UNITED STATES
SECURITIES AND EXCHANGE COMMISSION
WASHINGTON, DC 20549
____________________
FORM 8-A
FOR REGISTRATION OF CERTAIN CLASSES OF SECURITIES
PURSUANT TO SECTION 12(b) OR 12(g) OF THE
SECURITIES EXCHANGE ACT OF 1934
FROZEN FOOD GIFT GROUP, INC.
(Exact Name of Registrant as Specified in its Charter)
Delaware | | 27-1668227 |
(State of incorporation or organization) | | (I.R.S. Employer Identification No.) |
| |
7504 Girard Avenue, Suite 1705 La Jolla, CA 92037 | | 92037 |
(Address of principal executive offices) | | (Zip Code) |
Securities to be registered pursuant to Section 12(b) of the Act:
| | |
Title of each class to be so registered | | Name of each exchange on which each class is to be registered |
Common Stock, $0.00001 par value | | Over the Counter Bulletin Board Mkt |
| | |
If this form relates to the registration of a class of securities pursuant to Section 12(b) of the Exchange Act and is effective pursuant to General Instruction A(c), please check the following box. | | If this form relates to the registration of a class of securities pursuant to Section 12(g) of the Exchange Act and is effective pursuant to General Instruction A(d), please check the following box. |
| | x |
Securities Act registration file number to which this form relates: File No. . 333-165406
Securities to be registered pursuant to Section 12(g) of the Act: None
Item 1. Description of Registrant’s Securities to be Registered.
The description of our Common Stock: Our Articles of Incorporation authorize the issuance of 20,000,000,000 shares of common stock, $0.00001 par value per share. As of December 31, 2011, there were 112,456,666 outstanding shares of common stock. We are not authorized to issue shares of preferred stock and to date we have not issued any shares of preferred stock. Set forth below is a description of certain provisions relating to our capital stock.

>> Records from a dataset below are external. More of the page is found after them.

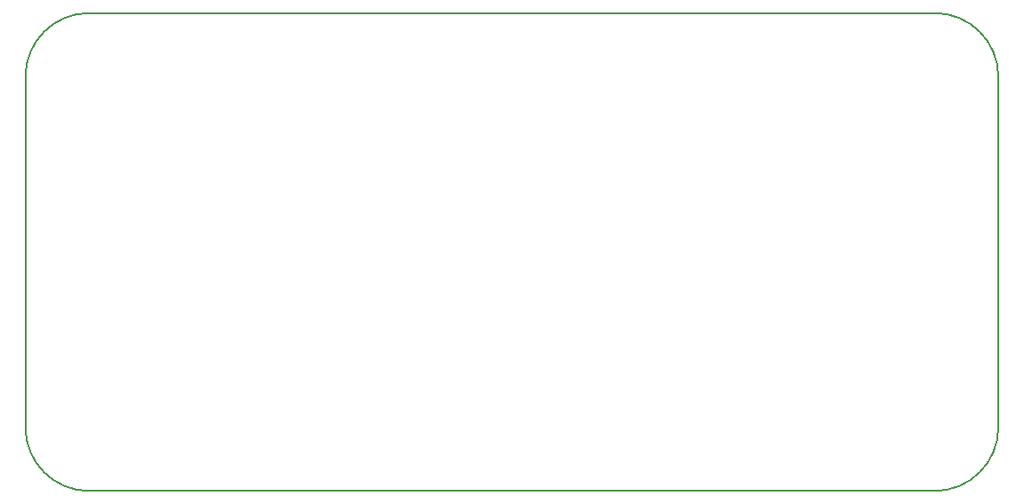
<source format=gbr>
%TF.GenerationSoftware,KiCad,Pcbnew,(6.0.0)*%
%TF.CreationDate,2022-07-31T18:03:17+01:00*%
%TF.ProjectId,PASS LABS F5,50415353-204c-4414-9253-2046352e6b69,rev?*%
%TF.SameCoordinates,Original*%
%TF.FileFunction,Profile,NP*%
%FSLAX46Y46*%
G04 Gerber Fmt 4.6, Leading zero omitted, Abs format (unit mm)*
G04 Created by KiCad (PCBNEW (6.0.0)) date 2022-07-31 18:03:17*
%MOMM*%
%LPD*%
G01*
G04 APERTURE LIST*
%TA.AperFunction,Profile*%
%ADD10C,0.200000*%
%TD*%
G04 APERTURE END LIST*
D10*
X70580000Y-92530000D02*
G75*
G03*
X76640000Y-98590000I6060000J0D01*
G01*
X157190000Y-98590000D02*
G75*
G03*
X163250000Y-92530000I0J6060000D01*
G01*
X157190000Y-53070000D02*
X76640000Y-53070000D01*
X163250000Y-59130000D02*
G75*
G03*
X157190000Y-53070000I-6060000J0D01*
G01*
X163260000Y-92530000D02*
X163250000Y-59130000D01*
X76640000Y-98590000D02*
X157190000Y-98590000D01*
X70580000Y-59140000D02*
X70580000Y-92520000D01*
X76640000Y-53070000D02*
G75*
G03*
X70580000Y-59130000I0J-6060000D01*
G01*
M02*

</source>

Each outstanding share of common stock has one vote on all matters requiring a vote of the stockholders. There is no right to cumulative voting; thus, the holder of fifty percent or more of the shares outstanding can, if they choose to do so, elect all of the directors. In the event of a voluntary or involuntary liquidation, all stockholders are entitled to a pro rata distribution after payment of liabilities and after provision has been made for each class of stock, if any, having preference over the common stock. The holders of the common stock have no preemptive rights with respect to future offerings of shares of common stock. Holders of common stock are entitled to dividends if, as and when declared by the Board out of the funds legally available therefore. It is our present intention to retain earnings, if any, for use in its business. The payment of dividends on the common stock is, therefore, unlikely in the foreseeable future.

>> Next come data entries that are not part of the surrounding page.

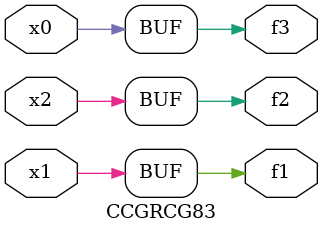
<source format=v>
module CCGRCG83(
	input x0, x1, x2,
	output f1, f2, f3
);
	assign f1 = x1;
	assign f2 = x2;
	assign f3 = x0;
endmodule

</source>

The description of the Common Stock, par value $0.00001 per share (the “ Stock”), of Frozen Food Gift Group, Inc. (the “Registrant”), is incorporated by reference to the information set forth under the caption “Description of Securities to be Registered – Common Stock” in the prospectus supplement dated July 5, 2011, and filed pursuant to Rule 424(b)(5) under the Securities Act of 1933, as amended, in the form in which it was filed on July 7, 2011, with the Securities and Exchange Commission
Item 2. Exhibits.
Pursuant to the Instructions as to exhibits for registration statements on Form 8-A, the documents listed below are filed as exhibits to this Registration Statement:
3.0 | | Articles of Incorporation | | *S-1 | | 3/11/10 | | 3.0 | |
3.1 | | Amendment to Articles of Incorporation | | *S-1 | | 3/11/10 | | 3.1 | |
3.2 | | Bylaws | | *S-1 | | 3/11/10 | | 3.2 | |
* Incorporated by reference to Exhibits to Form S-1 Registration filed and declared effective on August 12, 2011.
SIGNATURE
Pursuant to the requirements of Section 12 of the Securities Exchange Act of 1934, as amended, the Registrant has duly caused this registration statement to be signed on its behalf by the undersigned, thereunto duly authorized.

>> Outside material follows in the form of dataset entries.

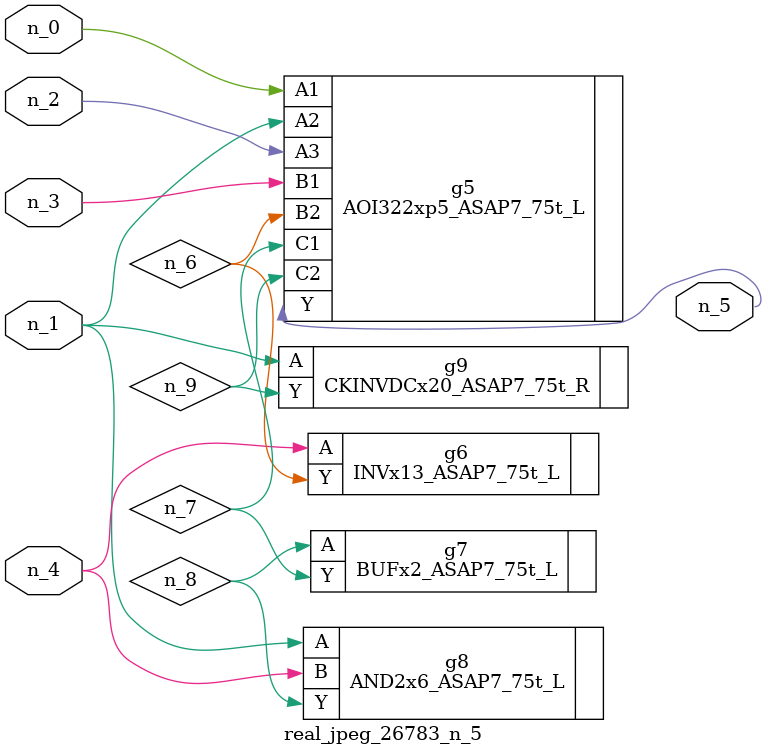
<source format=v>
module real_jpeg_26783_n_5 (n_4, n_0, n_1, n_2, n_3, n_5);

input n_4;
input n_0;
input n_1;
input n_2;
input n_3;

output n_5;

wire n_8;
wire n_6;
wire n_7;
wire n_9;

AOI322xp5_ASAP7_75t_L g5 ( 
.A1(n_0),
.A2(n_1),
.A3(n_2),
.B1(n_3),
.B2(n_6),
.C1(n_7),
.C2(n_9),
.Y(n_5)
);

AND2x6_ASAP7_75t_L g8 ( 
.A(n_1),
.B(n_4),
.Y(n_8)
);

CKINVDCx20_ASAP7_75t_R g9 ( 
.A(n_1),
.Y(n_9)
);

INVx13_ASAP7_75t_L g6 ( 
.A(n_4),
.Y(n_6)
);

BUFx2_ASAP7_75t_L g7 ( 
.A(n_8),
.Y(n_7)
);


endmodule
</source>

| FROZEN FOOD GIFT GROUP, INC. | |
| | | |
| By: | /s/ Jonathan F. Irwin | |
| | Jonathan F. Irwin | |
| | Chief Executive Officer, Principle Executive Officer, Principal Financial Officer and Principal Accounting Officer the Board of Directors | |
| | | |
EXHIBIT INDEX
Exhibit Number | | Description | | | | | | | |
| | | | | | | | | |
3.0 | | Articles of Incorporation | | *S-1 | | 3/11/10 | | 3.0 | |
3.1 | | Amendment to Articles of Incorporation | | *S-1 | | 3/11/10 | | 3.1 | |
3.2 | | Bylaws | | *S-1 | | 3/11/10 | | 3.2 | |
* Incorporated by reference to Exhibits to Form S-1 Registration filed and declared effective on August 12, 2011.